■ CONSIGNE 1 ■
Répondez aux questions suivantes d'après la dépêche d'AlterPresse.
(a) Combien de personnes, au minimum, ont été blessées ?
(b) Quel jour les deux unités de l'Université d'État d'Haïti ont-elles été attaquées ?
(c) Par quel endroit les partisans du pouvoir ont-ils pénétré dans la FASCH ?
■ CONSIGNE 2 ■
Recopiez le passage de la dépêche d'AlterPresse qui commence aux mots « Au cours de » et s'arrête après « allaient être prises. », en changeant « passive » en « inactive ».
■ CONSIGNE 3 ■
Dans la dépêche d'AlterPresse, réécrivez plus brièvement le paragraphe qui commence par « Les échauffourées ont commencé », sans en perdre les faits principaux.

■ TEXTE À EXAMINER ■
+ + + +
P-au-P., 9 dec. 03 [AlterPresse] --- Des hordes de partisans du président Jean Bertrand Aristide ont livré
l’assaut contre deux des onze unités de l’Université d’Etat d’Haïti, la
Faculté des Sciences Humaines (FASCH) et l’Institut de Gestion et des Hautes
Etudes Internationales (INAGHEI), le vendredi 5 décembre.
Au moins vingt-cinq personnes ont été blessées dont le recteur de
l’Université d’Etat d’Haïti, Pierre Marie Paquiot et le vice-recteur aux
affaires académiques, Wilson Lalau.
Les échauffourées ont commencé quand des « militants » lavalas ont assailli
de pierres le local de la FASCH pour bloquer une manifestation estudiantine,
pour réclamer la démission du Chef de l’Etat, qui devait partir de
l’enceinte de cette faculté. Les étudiants réunis au sein du bâtiment ont
alors répliqué, provoquant quelque cinq blessés par jets de pierres dans les
rangs des « organisations populaires » lavalas.
Au cours de ces échanges (de jets de pierres), qui ont duré plusieurs
heures, la police s’est montrée passive en dépit d’appels désespérés lancés
par diverses personnalités pour réclamer une action appropriée pour
faciliter l’évacuation des étudiants.
Le recteur de l’Université, Pierre Marie Paquiot, qui s’était dépêché à la
Faculté des Sciences Humaines, avait auparavant indiqué avoir obtenu la
garantie formelle du Premier ministre Yvon Neptune que toutes les
dispositions de sécurité allaient être prises.
Profitant de la concentration des regards sur les pourparlers entre le
recteur Paquiot et les étudiants en vue de l’évacuation de ces derniers par
la police, les partisans du pouvoir ont créé une brèche au niveau du mur
arrière de la FASCH.
Après avoir investi le local, les bandes lavalas allaient comme des fauves se
lancer sur les étudiants et professeurs présents. On craignait alors un
massacre. Il en est résulté une situation de sauve-qui-peut.
+ + + +
■ EXTRAITS DE DONNÉES ■
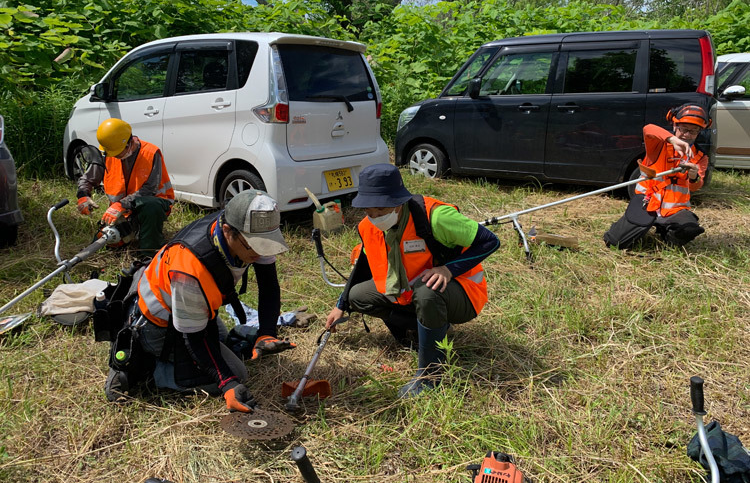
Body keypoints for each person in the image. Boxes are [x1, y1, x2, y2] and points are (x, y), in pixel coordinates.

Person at [105, 190, 296, 412]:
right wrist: (227, 384)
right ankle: (142, 365)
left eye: (267, 243)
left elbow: (269, 287)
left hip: (196, 310)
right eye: (254, 245)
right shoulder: (189, 269)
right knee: (236, 374)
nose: (261, 252)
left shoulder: (244, 228)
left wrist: (266, 332)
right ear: (228, 231)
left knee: (225, 345)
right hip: (157, 324)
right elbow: (194, 337)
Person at [324, 164, 500, 398]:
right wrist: (341, 305)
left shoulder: (435, 217)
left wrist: (448, 270)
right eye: (369, 211)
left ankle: (430, 376)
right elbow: (364, 266)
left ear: (398, 202)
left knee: (428, 292)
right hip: (410, 292)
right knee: (359, 296)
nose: (375, 217)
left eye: (381, 209)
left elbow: (490, 241)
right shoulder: (368, 227)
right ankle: (423, 333)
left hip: (462, 293)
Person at [603, 104, 710, 249]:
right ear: (674, 126)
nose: (687, 135)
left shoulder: (700, 157)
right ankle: (629, 226)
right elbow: (648, 129)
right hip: (647, 201)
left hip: (674, 208)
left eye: (693, 131)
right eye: (683, 129)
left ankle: (666, 232)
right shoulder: (659, 145)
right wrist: (672, 140)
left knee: (689, 229)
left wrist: (693, 176)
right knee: (615, 242)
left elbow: (696, 186)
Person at [76, 118, 174, 255]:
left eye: (117, 153)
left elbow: (149, 189)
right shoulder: (109, 152)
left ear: (129, 143)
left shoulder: (151, 153)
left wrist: (121, 204)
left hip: (154, 205)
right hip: (124, 211)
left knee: (150, 207)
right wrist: (83, 196)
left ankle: (149, 253)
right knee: (106, 240)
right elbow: (87, 178)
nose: (114, 157)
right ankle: (130, 232)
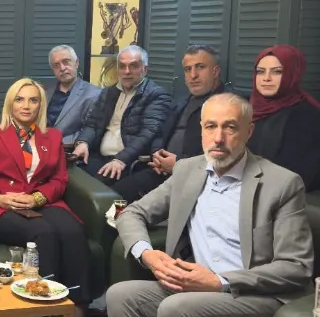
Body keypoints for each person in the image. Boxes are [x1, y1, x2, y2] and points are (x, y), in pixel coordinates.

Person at [107, 93, 314, 317]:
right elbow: (132, 213)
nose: (218, 138)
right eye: (210, 126)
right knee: (120, 296)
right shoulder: (187, 170)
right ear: (201, 130)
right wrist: (147, 254)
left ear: (249, 132)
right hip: (194, 286)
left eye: (230, 127)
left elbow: (296, 267)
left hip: (253, 295)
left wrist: (219, 281)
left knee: (176, 309)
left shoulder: (282, 184)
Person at [0, 78, 91, 317]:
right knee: (43, 232)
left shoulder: (52, 136)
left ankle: (75, 314)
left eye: (33, 100)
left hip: (40, 202)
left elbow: (59, 180)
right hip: (2, 208)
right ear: (10, 103)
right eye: (20, 99)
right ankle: (44, 310)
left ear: (41, 105)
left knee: (73, 231)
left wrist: (38, 198)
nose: (26, 106)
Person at [112, 45, 230, 202]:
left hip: (198, 180)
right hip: (161, 172)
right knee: (113, 196)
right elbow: (160, 133)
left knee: (124, 203)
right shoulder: (180, 103)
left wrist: (179, 164)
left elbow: (224, 156)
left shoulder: (229, 106)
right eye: (187, 69)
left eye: (200, 67)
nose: (193, 75)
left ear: (215, 72)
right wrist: (157, 154)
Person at [71, 46, 171, 185]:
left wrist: (121, 159)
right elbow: (92, 123)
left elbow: (148, 134)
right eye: (122, 66)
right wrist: (83, 142)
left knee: (91, 186)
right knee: (65, 174)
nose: (127, 71)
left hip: (128, 162)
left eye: (133, 66)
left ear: (145, 69)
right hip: (98, 156)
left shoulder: (156, 95)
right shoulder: (108, 93)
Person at [247, 45, 320, 192]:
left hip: (283, 196)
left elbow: (303, 175)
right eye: (260, 71)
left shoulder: (308, 116)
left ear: (293, 74)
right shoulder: (248, 109)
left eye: (277, 72)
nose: (266, 78)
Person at [46, 45, 101, 145]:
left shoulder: (94, 94)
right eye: (56, 65)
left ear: (77, 63)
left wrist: (54, 142)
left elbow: (90, 130)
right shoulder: (45, 93)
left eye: (66, 62)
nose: (62, 68)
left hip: (69, 149)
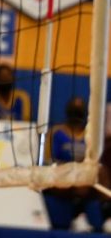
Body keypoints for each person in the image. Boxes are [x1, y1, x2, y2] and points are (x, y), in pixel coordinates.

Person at [45, 96, 103, 232]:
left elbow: (95, 160)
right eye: (74, 109)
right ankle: (79, 214)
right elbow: (47, 160)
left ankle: (82, 216)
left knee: (95, 176)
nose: (77, 114)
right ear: (67, 112)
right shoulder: (55, 131)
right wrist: (68, 168)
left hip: (83, 176)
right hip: (61, 174)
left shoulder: (92, 134)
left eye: (79, 109)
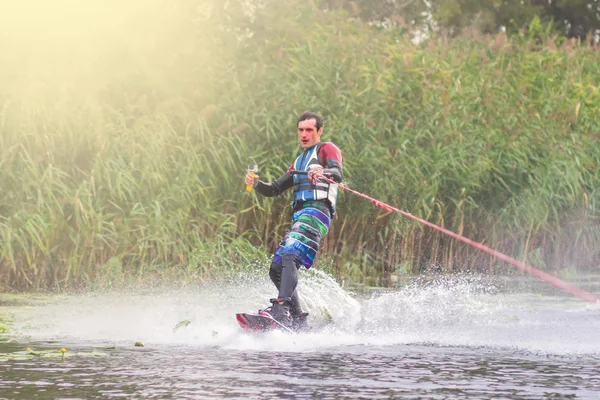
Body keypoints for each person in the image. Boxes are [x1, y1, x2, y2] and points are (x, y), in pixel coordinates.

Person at [244, 112, 343, 329]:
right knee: (277, 268)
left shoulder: (326, 149)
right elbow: (274, 190)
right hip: (301, 216)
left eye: (309, 130)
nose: (304, 134)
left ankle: (281, 310)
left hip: (317, 212)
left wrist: (322, 171)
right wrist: (257, 182)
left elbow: (337, 172)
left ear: (319, 131)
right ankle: (297, 320)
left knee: (290, 254)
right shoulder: (299, 161)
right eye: (301, 130)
+ + + +
■ RÉSULTAT ATTENDU 1 ■
(a) Au moins vingt-cinq personnes.
(b) Le vendredi 5 décembre.
(c) Par une brèche ouverte au niveau du mur arrière de la FASCH.

■ RÉSULTAT ATTENDU 2 ■
Au cours de ces échanges (de jets de pierres), qui ont duré plusieurs
heures, la police s’est montrée inactive en dépit d’appels désespérés lancés
par diverses personnalités pour réclamer une action appropriée pour
faciliter l’évacuation des étudiants.
Le recteur de l’Université, Pierre Marie Paquiot, qui s’était dépêché à la
Faculté des Sciences Humaines, avait auparavant indiqué avoir obtenu la
garantie formelle du Premier ministre Yvon Neptune que toutes les
dispositions de sécurité allaient être prises.

■ RÉSULTAT ATTENDU 3 ■
Des « militants » lavalas ont lancé des pierres sur le local de la FASCH pour bloquer une manifestation étudiante. Celle-ci devait partir de cette faculté pour réclamer la démission du Chef de l'État. Les étudiants ont riposté et ont fait environ cinq blessés parmi les « organisations populaires » lavalas.